Justice Secretary Leila De Lima acted like the President’s thug in preventing Arroyo’s departure.
It was apparent then that De Lima was acting on orders from President BS Aquino. He even cut short his overseas trip when he found out Arroyo was about to leave the country. De Lima acted like the President’s thug and seemingly obeyed his orders to do anything – even break the law and deny basic human rights – just to prevent Arroyo from leaving the country.
TIME Magazine’s editor Nancy Gibbs also wrote a very brief comment about De Lima, which likewise showed her ignorance on Philippine issues and her own bias about human rights:
Philippines’ President Rodrigo Duterte and his nemesis Senator Leila de Lima, whose denunciation of Duterte’s bloody crusade against drug dealers has landed her in prison.
Both Gibbs and Power’s credibility are in question now since it is obvious they did not bother to check the facts about De Lima’s incarceration.
The TIME editor’s agenda in choosing Duterte’s critic former Colombian President César Gaviria to do the Philippine President’s write-up is also questionable. They apparently wanted someone who did not have anything good to say about Duterte. Just because Gaviria failed in his own drug war in Columbia doesn’t mean those who take a tough stance on illegal drugs elsewhere will fail too. Gaviria doesn’t seem to want Duterte to stop drug lords from plying their trade. He wants Duterte to focus on treating addicts instead.

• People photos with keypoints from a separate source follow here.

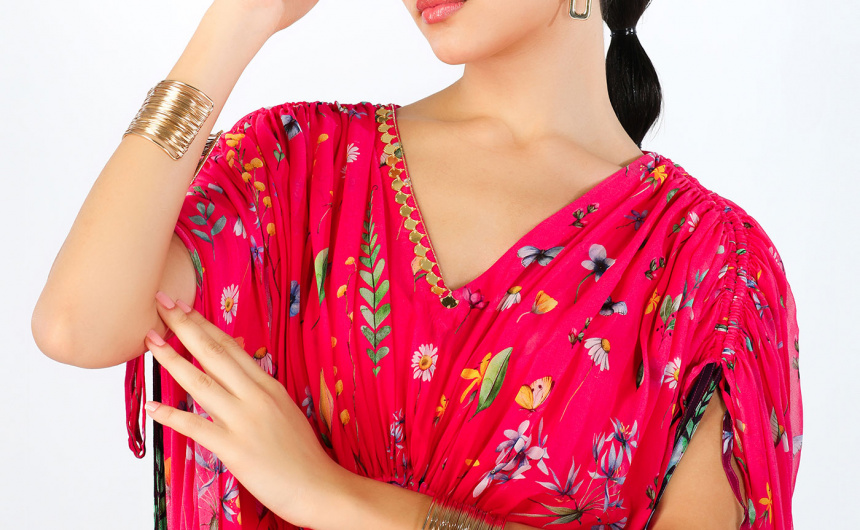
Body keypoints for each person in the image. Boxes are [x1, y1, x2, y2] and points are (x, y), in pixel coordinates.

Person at [31, 0, 803, 528]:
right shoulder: (299, 168)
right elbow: (78, 322)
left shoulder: (715, 269)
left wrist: (337, 499)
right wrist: (238, 18)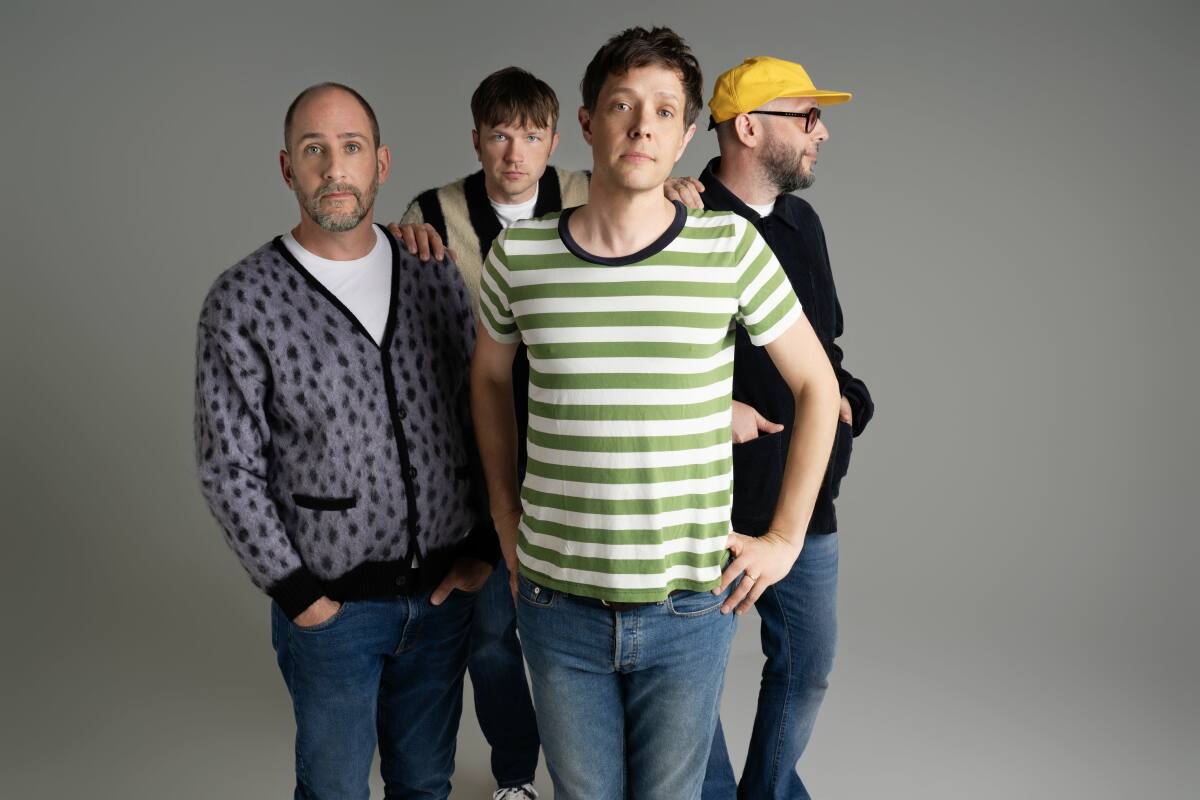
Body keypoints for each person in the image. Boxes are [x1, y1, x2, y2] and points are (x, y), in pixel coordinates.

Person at [469, 27, 841, 800]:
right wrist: (504, 513)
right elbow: (490, 380)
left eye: (665, 111)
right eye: (623, 105)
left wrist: (784, 538)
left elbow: (816, 385)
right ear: (587, 122)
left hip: (688, 607)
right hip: (556, 601)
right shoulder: (521, 257)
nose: (642, 125)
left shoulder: (729, 248)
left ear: (685, 135)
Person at [385, 65, 704, 800]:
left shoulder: (593, 187)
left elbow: (651, 223)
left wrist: (678, 191)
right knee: (494, 631)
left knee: (615, 630)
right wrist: (400, 240)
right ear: (476, 140)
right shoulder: (432, 213)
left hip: (583, 443)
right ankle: (515, 772)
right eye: (499, 136)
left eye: (531, 137)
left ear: (558, 140)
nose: (514, 153)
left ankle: (629, 766)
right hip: (487, 446)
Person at [194, 82, 498, 800]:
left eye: (351, 147)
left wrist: (485, 545)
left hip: (441, 601)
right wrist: (300, 596)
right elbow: (228, 466)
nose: (335, 167)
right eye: (314, 150)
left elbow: (479, 412)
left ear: (381, 164)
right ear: (287, 168)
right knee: (333, 790)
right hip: (331, 612)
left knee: (424, 783)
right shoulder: (243, 299)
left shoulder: (433, 273)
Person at [696, 56, 876, 800]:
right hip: (708, 504)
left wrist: (850, 401)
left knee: (808, 666)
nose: (821, 133)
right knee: (689, 679)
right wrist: (716, 413)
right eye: (807, 117)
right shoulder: (682, 221)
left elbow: (825, 348)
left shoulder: (804, 223)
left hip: (803, 499)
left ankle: (765, 793)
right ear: (747, 127)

There are many ways to address the drug problem, but the Philippines being a poor country, cannot afford to spend public funds on treating all drug addicts like celebrities. Sometimes prevention is cheaper than the cure, which is why a lot of Filipinos agree with Duterte that removing the source of the drugs will solve the drug scourge a lot quicker. In a Third World country like the Philippines, drug addicts will have to go cold turkey once the source of their recreational drug is gone. No luxury rehab centres for drifters, unfortunately.

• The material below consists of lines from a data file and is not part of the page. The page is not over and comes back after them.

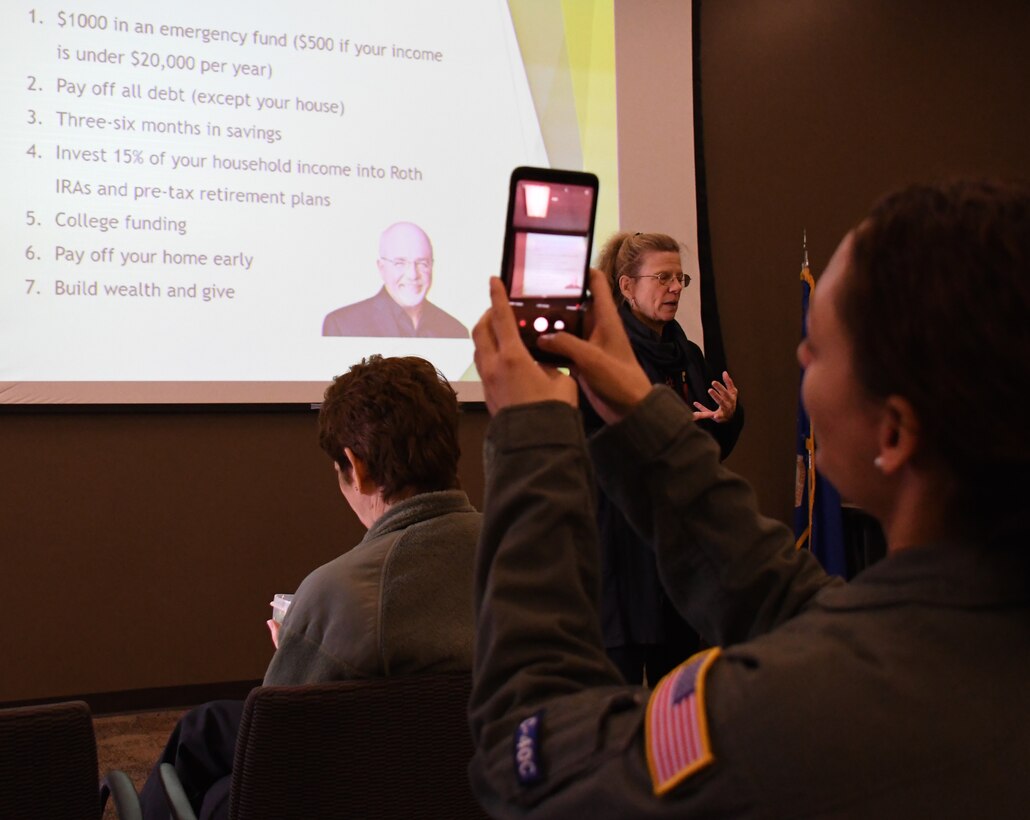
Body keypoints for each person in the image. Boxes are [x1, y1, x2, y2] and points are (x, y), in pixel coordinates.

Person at [468, 179, 1030, 817]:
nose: (800, 355)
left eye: (816, 346)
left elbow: (531, 761)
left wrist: (531, 439)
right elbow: (803, 607)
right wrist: (642, 416)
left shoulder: (792, 715)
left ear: (894, 433)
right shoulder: (967, 633)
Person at [139, 355, 481, 820]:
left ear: (355, 467)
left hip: (358, 789)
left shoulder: (341, 592)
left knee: (214, 787)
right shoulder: (529, 558)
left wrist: (298, 645)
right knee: (204, 728)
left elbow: (279, 756)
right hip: (481, 782)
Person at [591, 231, 743, 686]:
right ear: (625, 287)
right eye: (662, 277)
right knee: (618, 695)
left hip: (680, 550)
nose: (675, 288)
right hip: (624, 546)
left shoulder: (689, 354)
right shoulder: (606, 355)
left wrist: (724, 419)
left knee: (677, 696)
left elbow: (707, 449)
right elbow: (600, 447)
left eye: (680, 278)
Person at [322, 221, 469, 338]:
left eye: (422, 263)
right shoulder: (342, 325)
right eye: (400, 263)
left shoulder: (456, 331)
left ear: (432, 266)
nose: (412, 274)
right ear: (381, 267)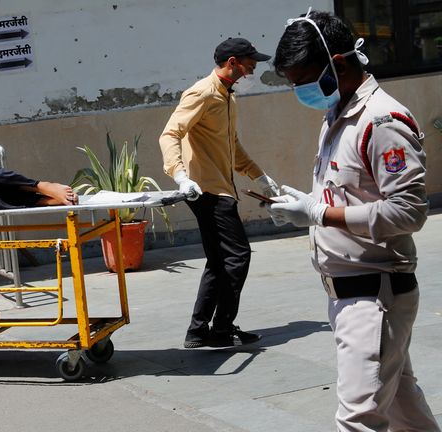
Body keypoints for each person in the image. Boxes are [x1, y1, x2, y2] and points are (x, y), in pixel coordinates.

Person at [269, 9, 440, 432]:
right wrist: (310, 202)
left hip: (375, 294)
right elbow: (353, 192)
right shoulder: (338, 115)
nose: (300, 92)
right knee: (403, 408)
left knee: (358, 420)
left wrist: (319, 213)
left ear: (339, 64)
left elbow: (409, 211)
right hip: (351, 295)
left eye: (303, 82)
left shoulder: (382, 121)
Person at [159, 37, 280, 349]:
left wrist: (260, 176)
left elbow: (232, 147)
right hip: (206, 190)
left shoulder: (228, 96)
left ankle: (198, 332)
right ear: (232, 62)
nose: (254, 65)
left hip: (220, 187)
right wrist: (180, 176)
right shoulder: (202, 92)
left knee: (218, 260)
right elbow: (170, 134)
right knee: (237, 256)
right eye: (249, 60)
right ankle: (221, 328)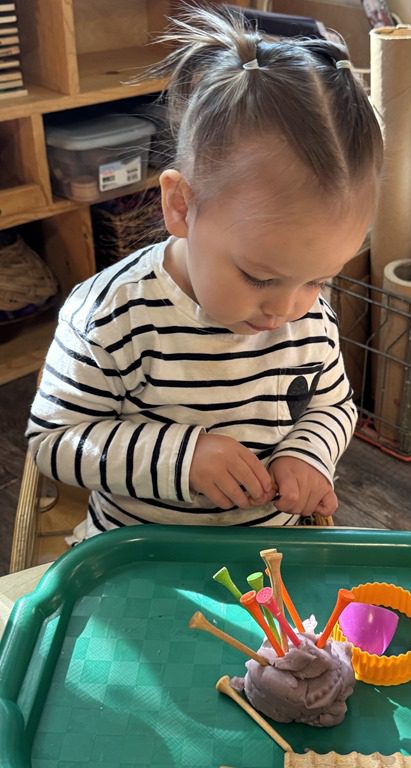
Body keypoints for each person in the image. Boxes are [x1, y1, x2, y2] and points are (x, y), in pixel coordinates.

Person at [26, 6, 383, 539]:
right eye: (260, 278)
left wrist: (307, 454)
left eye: (318, 279)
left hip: (272, 552)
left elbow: (332, 405)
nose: (287, 309)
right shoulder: (109, 314)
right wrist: (183, 457)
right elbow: (54, 442)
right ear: (181, 206)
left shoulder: (310, 318)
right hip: (140, 554)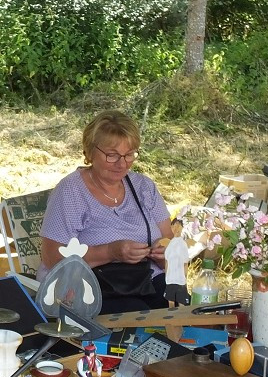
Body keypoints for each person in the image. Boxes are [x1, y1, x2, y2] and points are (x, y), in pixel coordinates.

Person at [39, 110, 173, 314]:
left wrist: (163, 253)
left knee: (176, 305)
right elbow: (52, 257)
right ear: (90, 151)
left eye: (129, 154)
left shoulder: (144, 187)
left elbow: (169, 242)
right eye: (112, 155)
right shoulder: (71, 191)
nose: (122, 164)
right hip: (89, 287)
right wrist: (111, 252)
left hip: (145, 281)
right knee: (136, 313)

Gaviria cannot really compare the Philippine drug problem to Colombia’s drug problem. Colombia was once one of the world’s top producers of cocaine. The U.S. government was even involved in trying to beat the drug cartels. The problem in Colombia was bigger than the Philippines. Gaviria should have at least commended Duterte for addressing the Philippine drug problem before the country became a Narco state like Colombia. This was something the previous Aquino government failed to do.
TIME’s write-up about Duterte is unfavourable, indeed. They ranked him right up there with strongmen who did nothing for their people but bring misery. After almost a year in office, Duterte’s popularity is still strong. That’s proof that Filipinos are not exactly living in a lawless and hopeless state the way some of these bleeding heart liberals from TIME and the UN want the rest of the world to think.